Input records below:

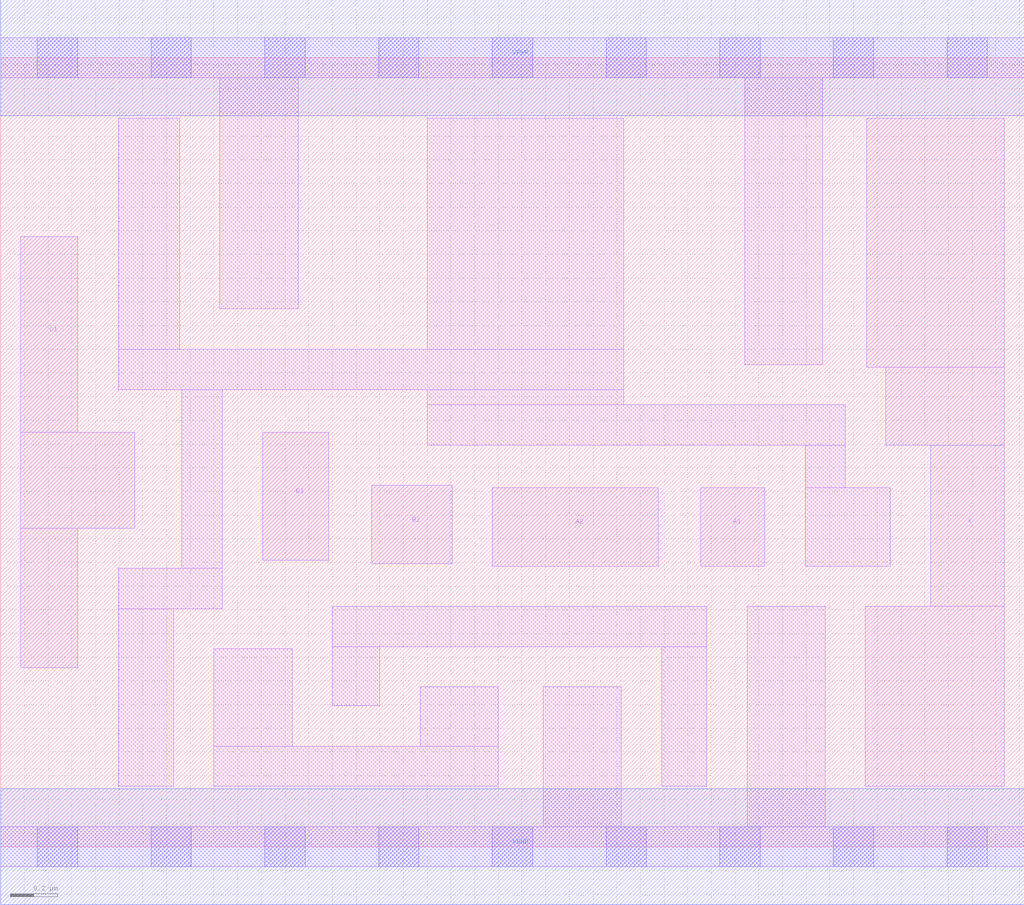
<source format=lef>
# Copyright 2020 The SkyWater PDK Authors
#
# Licensed under the Apache License, Version 2.0 (the "License");
# you may not use this file except in compliance with the License.
# You may obtain a copy of the License at
#
#     https://www.apache.org/licenses/LICENSE-2.0
#
# Unless required by applicable law or agreed to in writing, software
# distributed under the License is distributed on an "AS IS" BASIS,
# WITHOUT WARRANTIES OR CONDITIONS OF ANY KIND, either express or implied.
# See the License for the specific language governing permissions and
# limitations under the License.
#
# SPDX-License-Identifier: Apache-2.0

VERSION 5.7 ;
  NAMESCASESENSITIVE ON ;
  NOWIREEXTENSIONATPIN ON ;
  DIVIDERCHAR "/" ;
  BUSBITCHARS "[]" ;
UNITS
  DATABASE MICRONS 200 ;
END UNITS
MACRO sky130_fd_sc_lp__o221a_1
  CLASS CORE ;
  FOREIGN sky130_fd_sc_lp__o221a_1 ;
  ORIGIN  0.000000  0.000000 ;
  SIZE  4.320000 BY  3.330000 ;
  SYMMETRY X Y R90 ;
  SITE unit ;
  PIN A1
    ANTENNAGATEAREA  0.315000 ;
    DIRECTION INPUT ;
    USE SIGNAL ;
    PORT
      LAYER li1 ;
        RECT 2.955000 1.185000 3.225000 1.515000 ;
    END
  END A1
  PIN A2
    ANTENNAGATEAREA  0.315000 ;
    DIRECTION INPUT ;
    USE SIGNAL ;
    PORT
      LAYER li1 ;
        RECT 2.075000 1.185000 2.775000 1.515000 ;
    END
  END A2
  PIN B1
    ANTENNAGATEAREA  0.315000 ;
    DIRECTION INPUT ;
    USE SIGNAL ;
    PORT
      LAYER li1 ;
        RECT 1.105000 1.210000 1.385000 1.750000 ;
    END
  END B1
  PIN B2
    ANTENNAGATEAREA  0.315000 ;
    DIRECTION INPUT ;
    USE SIGNAL ;
    PORT
      LAYER li1 ;
        RECT 1.565000 1.195000 1.905000 1.525000 ;
    END
  END B2
  PIN C1
    ANTENNAGATEAREA  0.315000 ;
    DIRECTION INPUT ;
    USE SIGNAL ;
    PORT
      LAYER li1 ;
        RECT 0.085000 0.755000 0.325000 1.345000 ;
        RECT 0.085000 1.345000 0.565000 1.750000 ;
        RECT 0.085000 1.750000 0.325000 2.575000 ;
    END
  END C1
  PIN X
    ANTENNADIFFAREA  0.581700 ;
    DIRECTION OUTPUT ;
    USE SIGNAL ;
    PORT
      LAYER li1 ;
        RECT 3.650000 0.255000 4.235000 1.015000 ;
        RECT 3.655000 2.025000 4.235000 3.075000 ;
        RECT 3.735000 1.695000 4.235000 2.025000 ;
        RECT 3.925000 1.015000 4.235000 1.695000 ;
    END
  END X
  PIN VGND
    DIRECTION INOUT ;
    USE GROUND ;
    PORT
      LAYER met1 ;
        RECT 0.000000 -0.245000 4.320000 0.245000 ;
    END
  END VGND
  PIN VPWR
    DIRECTION INOUT ;
    USE POWER ;
    PORT
      LAYER met1 ;
        RECT 0.000000 3.085000 4.320000 3.575000 ;
    END
  END VPWR
  OBS
    LAYER li1 ;
      RECT 0.000000 -0.085000 4.320000 0.085000 ;
      RECT 0.000000  3.245000 4.320000 3.415000 ;
      RECT 0.495000  0.255000 0.730000 1.005000 ;
      RECT 0.495000  1.005000 0.935000 1.175000 ;
      RECT 0.495000  1.930000 2.630000 2.100000 ;
      RECT 0.495000  2.100000 0.755000 3.075000 ;
      RECT 0.765000  1.175000 0.935000 1.930000 ;
      RECT 0.900000  0.255000 2.100000 0.425000 ;
      RECT 0.900000  0.425000 1.230000 0.835000 ;
      RECT 0.925000  2.270000 1.255000 3.245000 ;
      RECT 1.400000  0.595000 1.600000 0.845000 ;
      RECT 1.400000  0.845000 2.980000 1.015000 ;
      RECT 1.770000  0.425000 2.100000 0.675000 ;
      RECT 1.800000  1.695000 3.565000 1.865000 ;
      RECT 1.800000  1.865000 2.630000 1.930000 ;
      RECT 1.800000  2.100000 2.630000 3.075000 ;
      RECT 2.290000  0.085000 2.620000 0.675000 ;
      RECT 2.790000  0.255000 2.980000 0.845000 ;
      RECT 3.140000  2.035000 3.470000 3.245000 ;
      RECT 3.150000  0.085000 3.480000 1.015000 ;
      RECT 3.395000  1.185000 3.755000 1.515000 ;
      RECT 3.395000  1.515000 3.565000 1.695000 ;
    LAYER mcon ;
      RECT 0.155000 -0.085000 0.325000 0.085000 ;
      RECT 0.155000  3.245000 0.325000 3.415000 ;
      RECT 0.635000 -0.085000 0.805000 0.085000 ;
      RECT 0.635000  3.245000 0.805000 3.415000 ;
      RECT 1.115000 -0.085000 1.285000 0.085000 ;
      RECT 1.115000  3.245000 1.285000 3.415000 ;
      RECT 1.595000 -0.085000 1.765000 0.085000 ;
      RECT 1.595000  3.245000 1.765000 3.415000 ;
      RECT 2.075000 -0.085000 2.245000 0.085000 ;
      RECT 2.075000  3.245000 2.245000 3.415000 ;
      RECT 2.555000 -0.085000 2.725000 0.085000 ;
      RECT 2.555000  3.245000 2.725000 3.415000 ;
      RECT 3.035000 -0.085000 3.205000 0.085000 ;
      RECT 3.035000  3.245000 3.205000 3.415000 ;
      RECT 3.515000 -0.085000 3.685000 0.085000 ;
      RECT 3.515000  3.245000 3.685000 3.415000 ;
      RECT 3.995000 -0.085000 4.165000 0.085000 ;
      RECT 3.995000  3.245000 4.165000 3.415000 ;
  END
END sky130_fd_sc_lp__o221a_1
END LIBRARY

</source>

End of Input records.

_Your instructions_
The output is the records exactly as they read, with no pictures in it.

_Output below_
<source format=lef>
# Copyright 2020 The SkyWater PDK Authors
#
# Licensed under the Apache License, Version 2.0 (the "License");
# you may not use this file except in compliance with the License.
# You may obtain a copy of the License at
#
#     https://www.apache.org/licenses/LICENSE-2.0
#
# Unless required by applicable law or agreed to in writing, software
# distributed under the License is distributed on an "AS IS" BASIS,
# WITHOUT WARRANTIES OR CONDITIONS OF ANY KIND, either express or implied.
# See the License for the specific language governing permissions and
# limitations under the License.
#
# SPDX-License-Identifier: Apache-2.0

VERSION 5.7 ;
  NAMESCASESENSITIVE ON ;
  NOWIREEXTENSIONATPIN ON ;
  DIVIDERCHAR "/" ;
  BUSBITCHARS "[]" ;
UNITS
  DATABASE MICRONS 200 ;
END UNITS
MACRO sky130_fd_sc_lp__o221a_1
  CLASS CORE ;
  FOREIGN sky130_fd_sc_lp__o221a_1 ;
  ORIGIN  0.000000  0.000000 ;
  SIZE  4.320000 BY  3.330000 ;
  SYMMETRY X Y R90 ;
  SITE unit ;
  PIN A1
    ANTENNAGATEAREA  0.315000 ;
    DIRECTION INPUT ;
    USE SIGNAL ;
    PORT
      LAYER li1 ;
        RECT 2.955000 1.185000 3.225000 1.515000 ;
    END
  END A1
  PIN A2
    ANTENNAGATEAREA  0.315000 ;
    DIRECTION INPUT ;
    USE SIGNAL ;
    PORT
      LAYER li1 ;
        RECT 2.075000 1.185000 2.775000 1.515000 ;
    END
  END A2
  PIN B1
    ANTENNAGATEAREA  0.315000 ;
    DIRECTION INPUT ;
    USE SIGNAL ;
    PORT
      LAYER li1 ;
        RECT 1.105000 1.210000 1.385000 1.750000 ;
    END
  END B1
  PIN B2
    ANTENNAGATEAREA  0.315000 ;
    DIRECTION INPUT ;
    USE SIGNAL ;
    PORT
      LAYER li1 ;
        RECT 1.565000 1.195000 1.905000 1.525000 ;
    END
  END B2
  PIN C1
    ANTENNAGATEAREA  0.315000 ;
    DIRECTION INPUT ;
    USE SIGNAL ;
    PORT
      LAYER li1 ;
        RECT 0.085000 0.755000 0.325000 1.345000 ;
        RECT 0.085000 1.345000 0.565000 1.750000 ;
        RECT 0.085000 1.750000 0.325000 2.575000 ;
    END
  END C1
  PIN X
    ANTENNADIFFAREA  0.581700 ;
    DIRECTION OUTPUT ;
    USE SIGNAL ;
    PORT
      LAYER li1 ;
        RECT 3.650000 0.255000 4.235000 1.015000 ;
        RECT 3.655000 2.025000 4.235000 3.075000 ;
        RECT 3.735000 1.695000 4.235000 2.025000 ;
        RECT 3.925000 1.015000 4.235000 1.695000 ;
    END
  END X
  PIN VGND
    DIRECTION INOUT ;
    USE GROUND ;
    PORT
      LAYER met1 ;
        RECT 0.000000 -0.245000 4.320000 0.245000 ;
    END
  END VGND
  PIN VPWR
    DIRECTION INOUT ;
    USE POWER ;
    PORT
      LAYER met1 ;
        RECT 0.000000 3.085000 4.320000 3.575000 ;
    END
  END VPWR
  OBS
    LAYER li1 ;
      RECT 0.000000 -0.085000 4.320000 0.085000 ;
      RECT 0.000000  3.245000 4.320000 3.415000 ;
      RECT 0.495000  0.255000 0.730000 1.005000 ;
      RECT 0.495000  1.005000 0.935000 1.175000 ;
      RECT 0.495000  1.930000 2.630000 2.100000 ;
      RECT 0.495000  2.100000 0.755000 3.075000 ;
      RECT 0.765000  1.175000 0.935000 1.930000 ;
      RECT 0.900000  0.255000 2.100000 0.425000 ;
      RECT 0.900000  0.425000 1.230000 0.835000 ;
      RECT 0.925000  2.270000 1.255000 3.245000 ;
      RECT 1.400000  0.595000 1.600000 0.845000 ;
      RECT 1.400000  0.845000 2.980000 1.015000 ;
      RECT 1.770000  0.425000 2.100000 0.675000 ;
      RECT 1.800000  1.695000 3.565000 1.865000 ;
      RECT 1.800000  1.865000 2.630000 1.930000 ;
      RECT 1.800000  2.100000 2.630000 3.075000 ;
      RECT 2.290000  0.085000 2.620000 0.675000 ;
      RECT 2.790000  0.255000 2.980000 0.845000 ;
      RECT 3.140000  2.035000 3.470000 3.245000 ;
      RECT 3.150000  0.085000 3.480000 1.015000 ;
      RECT 3.395000  1.185000 3.755000 1.515000 ;
      RECT 3.395000  1.515000 3.565000 1.695000 ;
    LAYER mcon ;
      RECT 0.155000 -0.085000 0.325000 0.085000 ;
      RECT 0.155000  3.245000 0.325000 3.415000 ;
      RECT 0.635000 -0.085000 0.805000 0.085000 ;
      RECT 0.635000  3.245000 0.805000 3.415000 ;
      RECT 1.115000 -0.085000 1.285000 0.085000 ;
      RECT 1.115000  3.245000 1.285000 3.415000 ;
      RECT 1.595000 -0.085000 1.765000 0.085000 ;
      RECT 1.595000  3.245000 1.765000 3.415000 ;
      RECT 2.075000 -0.085000 2.245000 0.085000 ;
      RECT 2.075000  3.245000 2.245000 3.415000 ;
      RECT 2.555000 -0.085000 2.725000 0.085000 ;
      RECT 2.555000  3.245000 2.725000 3.415000 ;
      RECT 3.035000 -0.085000 3.205000 0.085000 ;
      RECT 3.035000  3.245000 3.205000 3.415000 ;
      RECT 3.515000 -0.085000 3.685000 0.085000 ;
      RECT 3.515000  3.245000 3.685000 3.415000 ;
      RECT 3.995000 -0.085000 4.165000 0.085000 ;
      RECT 3.995000  3.245000 4.165000 3.415000 ;
  END
END sky130_fd_sc_lp__o221a_1
END LIBRARY

</source>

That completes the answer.